WORK REQUIRED: Please retype, character for character, the portion of the entries below that runs from the line containing "Kind, Portret & Familie" to the last line.

THE INPUT:
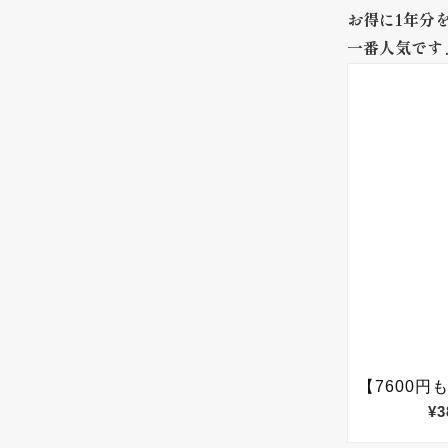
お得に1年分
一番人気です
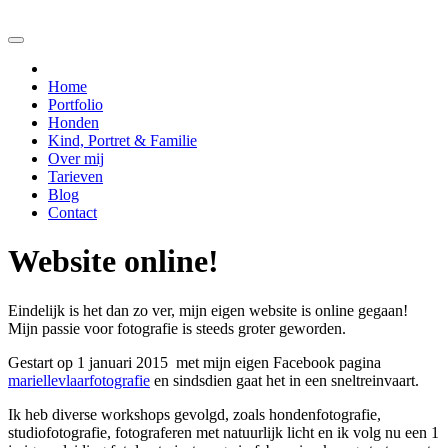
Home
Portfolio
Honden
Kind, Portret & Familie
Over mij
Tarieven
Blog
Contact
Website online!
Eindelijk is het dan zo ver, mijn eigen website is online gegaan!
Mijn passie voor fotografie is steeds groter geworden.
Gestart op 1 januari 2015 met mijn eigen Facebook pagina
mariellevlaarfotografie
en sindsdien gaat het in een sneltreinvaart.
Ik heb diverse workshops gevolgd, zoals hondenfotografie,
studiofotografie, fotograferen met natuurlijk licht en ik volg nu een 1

ANSWER TO THE EXERCISE:
Kind, Portret & Familie
Over mij
Tarieven
Blog
Contact
Website online!
Eindelijk is het dan zo ver, mijn eigen website is online gegaan!
Mijn passie voor fotografie is steeds groter geworden.
Gestart op 1 januari 2015 met mijn eigen Facebook pagina
mariellevlaarfotografie
en sindsdien gaat het in een sneltreinvaart.
Ik heb diverse workshops gevolgd, zoals hondenfotografie,
studiofotografie, fotograferen met natuurlijk licht en ik volg nu een 1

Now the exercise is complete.